Last weekend, I opted to break out of town and head to Bandung for a major eating and drinking session. A number of years ago I used to live in what has been known as the Paris of Java but hadn't returned for simply ages, so when an Indonesian friend invited me to accompany him and his family in their Mobil Rakyat (Car of the masses), I jumped at the chance.
The new toll road makes it possible to steam across to Bandung in a mere two hours these days and at weekends the city is jammed with cars sporting Jakarta license plates as families from the capital enjoy the countryside, eat fine food and buy garish T-shirts from the many factory outlets that dot the city.

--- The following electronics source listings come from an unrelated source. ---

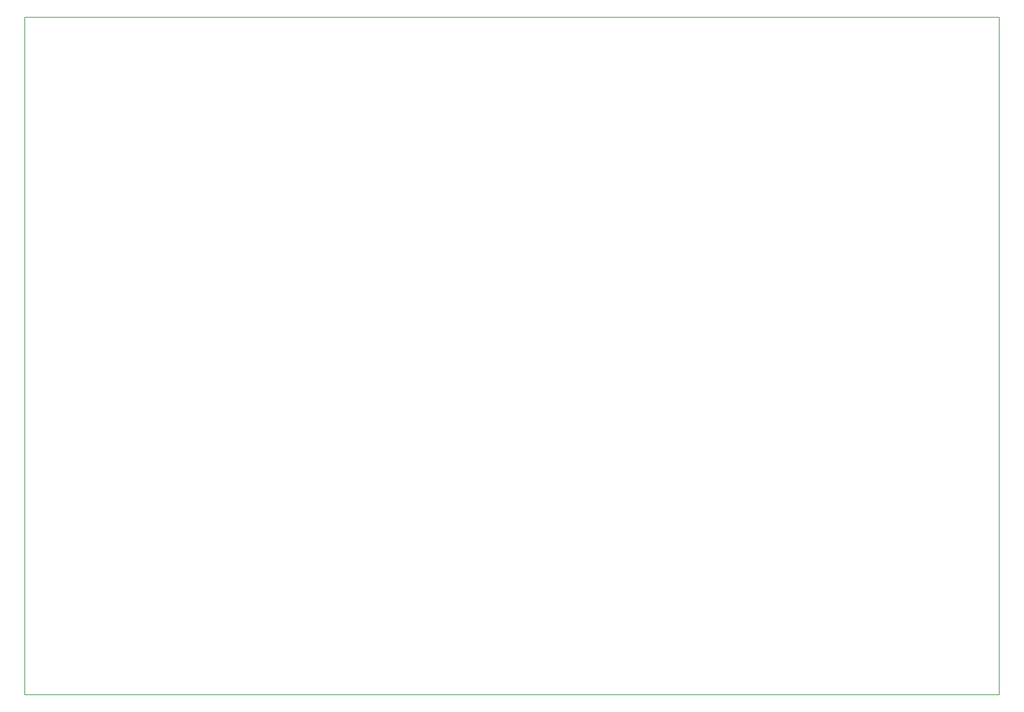
<source format=gbr>
G04 #@! TF.GenerationSoftware,KiCad,Pcbnew,(5.0.0)*
G04 #@! TF.CreationDate,2019-03-12T22:38:42-07:00*
G04 #@! TF.ProjectId,SchematicAutomation,536368656D617469634175746F6D6174,rev?*
G04 #@! TF.SameCoordinates,Original*
G04 #@! TF.FileFunction,Profile,NP*
%FSLAX45Y45*%
G04 Gerber Fmt 4.5, Leading zero omitted, Abs format (unit mm)*
G04 Created by KiCad (PCBNEW (5.0.0)) date 03/12/19 22:38:42*
%MOMM*%
%LPD*%
G01*
G04 APERTURE LIST*
%ADD10C,0.200000*%
G04 APERTURE END LIST*
D10*
X27972000Y-1409700D02*
X3638800Y-1409700D01*
X27972000Y-18326100D02*
X27972000Y-1409700D01*
X3638800Y-18326100D02*
X27972000Y-18326100D01*
X3638800Y-1409700D02*
X3638800Y-18326100D01*
M02*

</source>
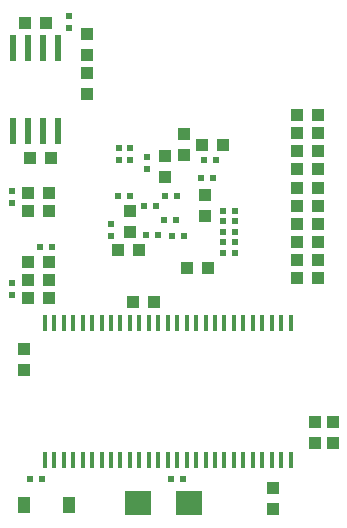
<source format=gbr>
G75*
G70*
%OFA0B0*%
%FSLAX24Y24*%
%IPPOS*%
%LPD*%
%AMOC8*
5,1,8,0,0,1.08239X$1,22.5*
%
%ADD10R,0.0240X0.0230*%
%ADD11R,0.0400X0.0400*%
%ADD12R,0.0230X0.0240*%
%ADD13R,0.0157X0.0551*%
%ADD14R,0.0236X0.0866*%
%ADD15R,0.0394X0.0551*%
%ADD16R,0.0900X0.0800*%
D10*
X007552Y009988D03*
X007952Y009988D03*
X012252Y009988D03*
X012652Y009988D03*
X014002Y017538D03*
X014002Y017888D03*
X014002Y018238D03*
X014002Y018588D03*
X014002Y018938D03*
X014402Y018938D03*
X014402Y018588D03*
X014402Y018238D03*
X014402Y017888D03*
X014402Y017538D03*
X012699Y018090D03*
X012299Y018090D03*
X011833Y018149D03*
X011433Y018149D03*
X012023Y018621D03*
X012423Y018621D03*
X011774Y019094D03*
X012063Y019448D03*
X012463Y019448D03*
X013252Y020038D03*
X013652Y020038D03*
X013752Y020638D03*
X013352Y020638D03*
X011374Y019094D03*
X010888Y019448D03*
X010488Y019448D03*
X008302Y017742D03*
X007902Y017742D03*
D11*
X008202Y017238D03*
X008202Y016638D03*
X008202Y016038D03*
X007502Y016038D03*
X007502Y016638D03*
X007502Y017238D03*
X007502Y018938D03*
X007502Y019538D03*
X008202Y019538D03*
X008202Y018938D03*
X008252Y020688D03*
X007552Y020688D03*
X009452Y022838D03*
X009452Y023538D03*
X009452Y024138D03*
X009452Y024838D03*
X008102Y025188D03*
X007402Y025188D03*
X012066Y020782D03*
X012066Y020082D03*
X012692Y020788D03*
X013302Y021138D03*
X012692Y021488D03*
X014002Y021138D03*
X013404Y019483D03*
X013404Y018783D03*
X013502Y017038D03*
X012802Y017038D03*
X011702Y015888D03*
X011002Y015888D03*
X011195Y017637D03*
X010885Y018232D03*
X010885Y018932D03*
X010495Y017637D03*
X007352Y014338D03*
X007352Y013638D03*
X015652Y009688D03*
X015652Y008988D03*
X017052Y011188D03*
X017652Y011188D03*
X017652Y011888D03*
X017052Y011888D03*
X017152Y016688D03*
X017152Y017288D03*
X017152Y017888D03*
X017152Y018488D03*
X017152Y019088D03*
X017152Y019688D03*
X017152Y020338D03*
X017152Y020938D03*
X017152Y021538D03*
X017152Y022138D03*
X016452Y022138D03*
X016452Y021538D03*
X016452Y020938D03*
X016452Y020338D03*
X016452Y019688D03*
X016452Y019088D03*
X016452Y018488D03*
X016452Y017888D03*
X016452Y017288D03*
X016452Y016688D03*
D12*
X011475Y020350D03*
X011475Y020750D03*
X010885Y020626D03*
X010530Y020626D03*
X010530Y021026D03*
X010885Y021026D03*
X010255Y018516D03*
X010255Y018116D03*
X006952Y019188D03*
X006952Y019588D03*
X006952Y016538D03*
X006952Y016138D03*
X008852Y025038D03*
X008852Y025438D03*
D13*
X009003Y015193D03*
X009318Y015193D03*
X009633Y015193D03*
X009948Y015193D03*
X010263Y015193D03*
X010578Y015193D03*
X010893Y015193D03*
X011208Y015193D03*
X011523Y015193D03*
X011837Y015193D03*
X012152Y015193D03*
X012467Y015193D03*
X012782Y015193D03*
X013097Y015193D03*
X013412Y015193D03*
X013727Y015193D03*
X014042Y015193D03*
X014357Y015193D03*
X014672Y015193D03*
X014987Y015193D03*
X015302Y015193D03*
X015617Y015193D03*
X015932Y015193D03*
X016247Y015193D03*
X016247Y010626D03*
X015932Y010626D03*
X015617Y010626D03*
X015302Y010626D03*
X014987Y010626D03*
X014672Y010626D03*
X014357Y010626D03*
X014042Y010626D03*
X013727Y010626D03*
X013412Y010626D03*
X013097Y010626D03*
X012782Y010626D03*
X012467Y010626D03*
X012152Y010626D03*
X011837Y010626D03*
X011523Y010626D03*
X011208Y010626D03*
X010893Y010626D03*
X010578Y010626D03*
X010263Y010626D03*
X009948Y010626D03*
X009633Y010626D03*
X009318Y010626D03*
X009003Y010626D03*
X008688Y010626D03*
X008373Y010626D03*
X008058Y010626D03*
X008058Y015193D03*
X008373Y015193D03*
X008688Y015193D03*
D14*
X008502Y021610D03*
X008002Y021610D03*
X007502Y021610D03*
X007002Y021610D03*
X007002Y024366D03*
X007502Y024366D03*
X008002Y024366D03*
X008502Y024366D03*
D15*
X007354Y009138D03*
X008850Y009138D03*
D16*
X011152Y009188D03*
X012852Y009188D03*
M02*

</source>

In fact, so popular is the Bandung toll road that train tickets to the city have recently been discounted in an effort to win back passengers.
And so one sunny Jakarta morning we burned out of the Big Durian with rocking sounds on the stereo and my friend’s four-year-old son bouncing around the rear of the Toyota like some ruddy cheeked, porcine kangaroo. The tollway was certainly a breeze. There are brand-new, Western-style service stations at the side of the highway at regular intervals boasting the gleaming chromium of new Starbuckses and KFCs. Hell, even Pertamina have finally got their act together and spruced up their gas stations. The toll, like the railway, cuts through some superbly green and rugged West Java countryside and there are panoramic vistas of the distant mountains to enjoy along the whole route.

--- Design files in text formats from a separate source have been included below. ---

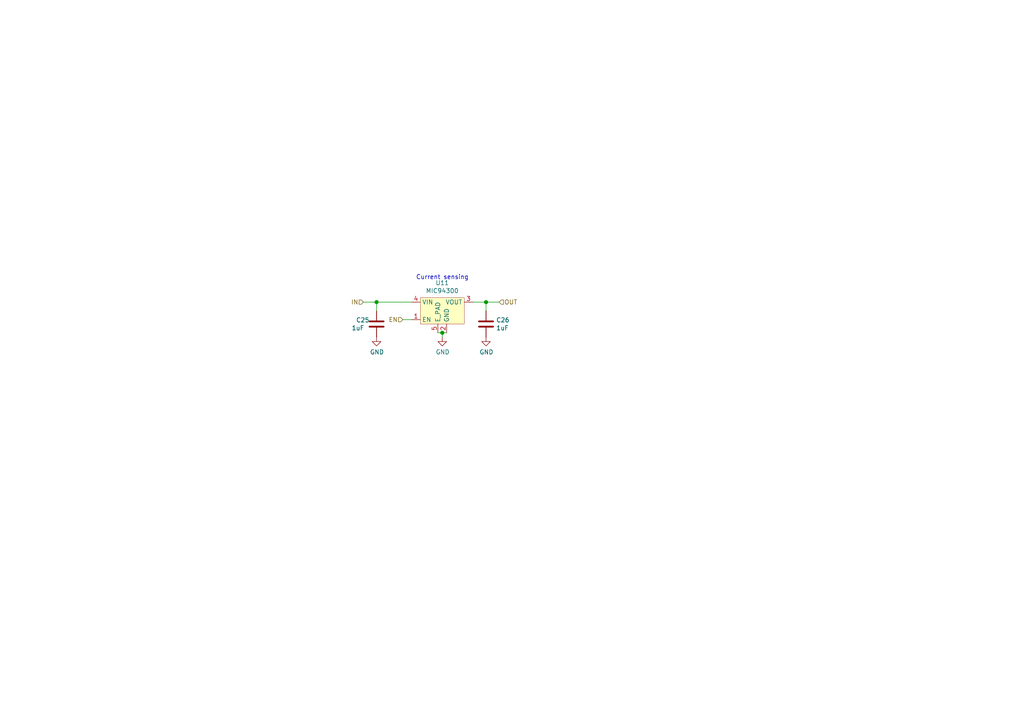
<source format=kicad_sch>
(kicad_sch (version 20201015) (generator eeschema)

  (paper "A4")

  

  (junction (at 109.22 87.63) (diameter 1.016) (color 0 0 0 0))
  (junction (at 128.27 96.52) (diameter 1.016) (color 0 0 0 0))
  (junction (at 140.97 87.63) (diameter 1.016) (color 0 0 0 0))

  (wire (pts (xy 105.41 87.63) (xy 109.22 87.63))
    (stroke (width 0) (type solid) (color 0 0 0 0))
  )
  (wire (pts (xy 109.22 87.63) (xy 109.22 90.17))
    (stroke (width 0) (type solid) (color 0 0 0 0))
  )
  (wire (pts (xy 109.22 87.63) (xy 119.38 87.63))
    (stroke (width 0) (type solid) (color 0 0 0 0))
  )
  (wire (pts (xy 116.84 92.71) (xy 119.38 92.71))
    (stroke (width 0) (type solid) (color 0 0 0 0))
  )
  (wire (pts (xy 127 96.52) (xy 128.27 96.52))
    (stroke (width 0) (type solid) (color 0 0 0 0))
  )
  (wire (pts (xy 128.27 96.52) (xy 128.27 97.79))
    (stroke (width 0) (type solid) (color 0 0 0 0))
  )
  (wire (pts (xy 128.27 96.52) (xy 129.54 96.52))
    (stroke (width 0) (type solid) (color 0 0 0 0))
  )
  (wire (pts (xy 137.16 87.63) (xy 140.97 87.63))
    (stroke (width 0) (type solid) (color 0 0 0 0))
  )
  (wire (pts (xy 140.97 87.63) (xy 140.97 90.17))
    (stroke (width 0) (type solid) (color 0 0 0 0))
  )
  (wire (pts (xy 140.97 87.63) (xy 144.78 87.63))
    (stroke (width 0) (type solid) (color 0 0 0 0))
  )

  (text "Current sensing" (at 120.65 81.28 0)
    (effects (font (size 1.27 1.27)) (justify left bottom))
  )

  (hierarchical_label "IN" (shape input) (at 105.41 87.63 180)
    (effects (font (size 1.27 1.27)) (justify right))
  )
  (hierarchical_label "EN" (shape input) (at 116.84 92.71 180)
    (effects (font (size 1.27 1.27)) (justify right))
  )
  (hierarchical_label "OUT" (shape input) (at 144.78 87.63 0)
    (effects (font (size 1.27 1.27)) (justify left))
  )

  (symbol (lib_id "power:GND") (at 109.22 97.79 0)
    (in_bom yes) (on_board yes)
    (uuid "bfcf1613-3fe2-47a9-b118-453a44b48f8a")
    (property "Reference" "#PWR080" (id 0) (at 109.22 104.14 0)
      (effects (font (size 1.27 1.27)) hide)
    )
    (property "Value" "GND" (id 1) (at 109.3343 102.1144 0))
    (property "Footprint" "" (id 2) (at 109.22 97.79 0)
      (effects (font (size 1.27 1.27)) hide)
    )
    (property "Datasheet" "" (id 3) (at 109.22 97.79 0)
      (effects (font (size 1.27 1.27)) hide)
    )
  )

  (symbol (lib_id "power:GND") (at 128.27 97.79 0)
    (in_bom yes) (on_board yes)
    (uuid "493ff7cb-8368-491d-a1ff-f0d7326fc877")
    (property "Reference" "#PWR081" (id 0) (at 128.27 104.14 0)
      (effects (font (size 1.27 1.27)) hide)
    )
    (property "Value" "GND" (id 1) (at 128.3843 102.1144 0))
    (property "Footprint" "" (id 2) (at 128.27 97.79 0)
      (effects (font (size 1.27 1.27)) hide)
    )
    (property "Datasheet" "" (id 3) (at 128.27 97.79 0)
      (effects (font (size 1.27 1.27)) hide)
    )
  )

  (symbol (lib_id "power:GND") (at 140.97 97.79 0)
    (in_bom yes) (on_board yes)
    (uuid "fe48ff07-31d4-4a53-b5ee-8e207bc71eb9")
    (property "Reference" "#PWR082" (id 0) (at 140.97 104.14 0)
      (effects (font (size 1.27 1.27)) hide)
    )
    (property "Value" "GND" (id 1) (at 141.0843 102.1144 0))
    (property "Footprint" "" (id 2) (at 140.97 97.79 0)
      (effects (font (size 1.27 1.27)) hide)
    )
    (property "Datasheet" "" (id 3) (at 140.97 97.79 0)
      (effects (font (size 1.27 1.27)) hide)
    )
  )

  (symbol (lib_id "Device:C") (at 109.22 93.98 0)
    (in_bom yes) (on_board yes)
    (uuid "808ac099-d2c6-4ba3-b999-60ff7148f0a5")
    (property "Reference" "C25" (id 0) (at 103.2511 92.8306 0)
      (effects (font (size 1.27 1.27)) (justify left))
    )
    (property "Value" "1uF" (id 1) (at 101.981 95.129 0)
      (effects (font (size 1.27 1.27)) (justify left))
    )
    (property "Footprint" "Capacitor_SMD:C_0603_1608Metric" (id 2) (at 110.1852 97.79 0)
      (effects (font (size 1.27 1.27)) hide)
    )
    (property "Datasheet" "~" (id 3) (at 109.22 93.98 0)
      (effects (font (size 1.27 1.27)) hide)
    )
  )

  (symbol (lib_id "Device:C") (at 140.97 93.98 0)
    (in_bom yes) (on_board yes)
    (uuid "e73b4af7-e88a-4caf-aadd-ce038e182625")
    (property "Reference" "C26" (id 0) (at 143.8911 92.8306 0)
      (effects (font (size 1.27 1.27)) (justify left))
    )
    (property "Value" "1uF" (id 1) (at 143.891 95.129 0)
      (effects (font (size 1.27 1.27)) (justify left))
    )
    (property "Footprint" "Capacitor_SMD:C_0603_1608Metric" (id 2) (at 141.9352 97.79 0)
      (effects (font (size 1.27 1.27)) hide)
    )
    (property "Datasheet" "~" (id 3) (at 140.97 93.98 0)
      (effects (font (size 1.27 1.27)) hide)
    )
  )

  (symbol (lib_id "TCY_IC:MIC94300") (at 128.27 90.17 0)
    (in_bom yes) (on_board yes)
    (uuid "077b5357-dee1-47a5-b805-14da76f7122c")
    (property "Reference" "U11" (id 0) (at 128.27 82.0482 0))
    (property "Value" "MIC94300" (id 1) (at 128.27 84.3469 0))
    (property "Footprint" "TCY_IC:MLF-4_1.2x1.6mm_P0.5_1EP_0.85x0.5mm" (id 2) (at 124.46 90.17 0)
      (effects (font (size 1.27 1.27)) hide)
    )
    (property "Datasheet" "https://cz.mouser.com/datasheet/2/268/MIC94305-1076823.pdf" (id 3) (at 124.46 90.17 0)
      (effects (font (size 1.27 1.27)) hide)
    )
  )
)

</source>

I was dreading arriving in Bandung's traffic however. It's all very well being able to drive down a toll road and arrive at the city limits after a mere two hours but what use is it if you're subsequently stuck in a 17 hour tailback on Jalan Pasteur as you try to reach the centre of town and your blood pressure goes through the roof? My outdated Bandung preconceptions were soon blown out of the water though. A huge Jakarta style flyover has been constructed which stretches right into the heart of the city and which will deposit the recreational driver wherever she wants to go with a minimum of swearing.
Bandung has developed rapidly over the last few years or so and at certain points around the flyover, the urban topography has altered so much that I no longer recognized where I was. Every building had quite literally changed. It's a slightly eerie feeling to be older than the surrounding landscape but that's the price of success I guess.

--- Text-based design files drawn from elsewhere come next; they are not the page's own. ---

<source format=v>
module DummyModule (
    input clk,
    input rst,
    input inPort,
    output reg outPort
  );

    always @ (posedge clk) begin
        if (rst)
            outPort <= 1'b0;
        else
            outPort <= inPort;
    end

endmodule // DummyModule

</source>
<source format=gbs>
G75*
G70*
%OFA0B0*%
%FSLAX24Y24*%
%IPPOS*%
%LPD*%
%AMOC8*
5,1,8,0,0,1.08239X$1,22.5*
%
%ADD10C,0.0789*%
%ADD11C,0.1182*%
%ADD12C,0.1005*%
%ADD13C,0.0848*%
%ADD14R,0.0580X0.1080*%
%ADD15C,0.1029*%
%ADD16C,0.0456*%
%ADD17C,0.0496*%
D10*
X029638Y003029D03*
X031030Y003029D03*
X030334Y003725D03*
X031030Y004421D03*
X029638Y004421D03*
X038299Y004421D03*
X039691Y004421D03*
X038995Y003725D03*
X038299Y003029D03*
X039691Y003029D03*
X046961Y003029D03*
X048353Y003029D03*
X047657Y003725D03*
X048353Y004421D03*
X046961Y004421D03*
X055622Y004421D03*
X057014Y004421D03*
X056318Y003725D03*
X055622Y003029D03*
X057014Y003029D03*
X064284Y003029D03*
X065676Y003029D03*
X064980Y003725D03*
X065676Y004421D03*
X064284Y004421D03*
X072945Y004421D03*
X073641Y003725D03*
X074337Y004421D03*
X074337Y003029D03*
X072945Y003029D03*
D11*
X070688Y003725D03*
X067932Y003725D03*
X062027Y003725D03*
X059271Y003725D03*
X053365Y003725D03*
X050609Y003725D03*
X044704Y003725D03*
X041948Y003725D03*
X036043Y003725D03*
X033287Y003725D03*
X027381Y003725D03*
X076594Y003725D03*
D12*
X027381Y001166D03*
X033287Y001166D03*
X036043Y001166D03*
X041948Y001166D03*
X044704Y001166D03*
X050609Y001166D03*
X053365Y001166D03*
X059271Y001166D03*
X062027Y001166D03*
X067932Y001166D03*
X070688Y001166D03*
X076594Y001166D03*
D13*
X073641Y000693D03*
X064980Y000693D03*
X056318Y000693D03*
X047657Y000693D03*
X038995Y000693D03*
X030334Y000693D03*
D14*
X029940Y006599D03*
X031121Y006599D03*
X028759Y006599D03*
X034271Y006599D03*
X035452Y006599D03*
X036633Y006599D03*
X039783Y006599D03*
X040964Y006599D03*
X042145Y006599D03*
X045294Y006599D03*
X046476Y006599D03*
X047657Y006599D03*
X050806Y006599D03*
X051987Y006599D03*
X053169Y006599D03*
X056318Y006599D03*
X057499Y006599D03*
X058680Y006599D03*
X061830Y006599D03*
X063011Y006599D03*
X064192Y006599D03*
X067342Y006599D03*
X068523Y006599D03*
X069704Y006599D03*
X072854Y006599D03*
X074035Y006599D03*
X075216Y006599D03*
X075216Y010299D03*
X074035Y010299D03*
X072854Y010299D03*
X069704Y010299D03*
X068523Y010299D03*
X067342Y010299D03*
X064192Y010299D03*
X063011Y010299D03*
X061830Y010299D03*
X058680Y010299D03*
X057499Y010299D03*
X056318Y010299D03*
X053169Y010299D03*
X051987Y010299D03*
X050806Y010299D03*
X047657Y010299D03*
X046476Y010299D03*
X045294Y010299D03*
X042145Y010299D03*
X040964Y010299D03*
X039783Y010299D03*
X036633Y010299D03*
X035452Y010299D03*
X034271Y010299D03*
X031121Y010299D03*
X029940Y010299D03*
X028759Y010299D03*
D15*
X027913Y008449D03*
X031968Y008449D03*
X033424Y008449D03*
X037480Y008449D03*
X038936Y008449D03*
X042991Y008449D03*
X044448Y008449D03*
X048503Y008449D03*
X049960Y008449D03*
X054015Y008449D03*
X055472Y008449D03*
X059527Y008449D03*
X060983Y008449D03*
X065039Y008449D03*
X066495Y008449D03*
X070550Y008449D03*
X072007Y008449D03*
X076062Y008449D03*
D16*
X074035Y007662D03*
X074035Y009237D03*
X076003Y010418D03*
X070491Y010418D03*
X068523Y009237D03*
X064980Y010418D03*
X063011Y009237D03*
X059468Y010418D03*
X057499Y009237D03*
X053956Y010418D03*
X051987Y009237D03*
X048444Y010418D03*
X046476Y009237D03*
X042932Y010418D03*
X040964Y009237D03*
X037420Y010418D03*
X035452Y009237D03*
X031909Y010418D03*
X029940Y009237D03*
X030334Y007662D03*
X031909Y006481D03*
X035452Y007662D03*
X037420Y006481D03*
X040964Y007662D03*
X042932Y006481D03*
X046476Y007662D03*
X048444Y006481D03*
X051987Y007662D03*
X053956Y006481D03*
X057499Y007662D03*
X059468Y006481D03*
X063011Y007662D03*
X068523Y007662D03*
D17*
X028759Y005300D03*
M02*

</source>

Various voices have been raised recently in the wake of the great floods suggesting, half jokingly perhaps, that the capital should be relocated to somewhere more environmentally amenable. Visit Bandung and it seems that this process has already started. The business boom here, reinforced by the new toll, serves to remind us that Indonesia is actually quite economically flush at the moment.
Despite its myriad of problems, the country has finally extracted itself from the mire of the 1998 economic crisis during the last year or so. The buffoonery of many politicians aside, economic tsars from Kwik Kian Gie to the SBY era have stuck to a path of reform and have straightened out a lot of the country's finances whilst paying off the huge foreign debt. The massive reduction in fuel subsidies has also swelled the government's coffers.
The country now stands at a crossroads. Will it invest the new cash in infrastructure worthy of all the gleaming new shopping plazas, hotels and restaurants that I goggled at in Bandung, or will the old feudal, corrupt mores persist? Regional autonomy has undoubtedly engendered a more equitable distribution of cash to the regions but will the money trickle down any further, especially when entire local councils are under investigation en masse for pocketing large portions of their local budgets?
So we're at the crossroads now more than ever: modernization or stagnation. In a strange way the war on corruption was perhaps less important when the country was bankrupt. Now, when there's so much more cash sloshing through Indonesia, it is vital to get some results and put a few people in the slammer so that it can be channeled properly into nation building. Old attitudes die hard though and the opportunity to sit in a branch of Starbucks sipping a latte is not in itself going to effect a transformation of consciousness in the population. Nice flyover though.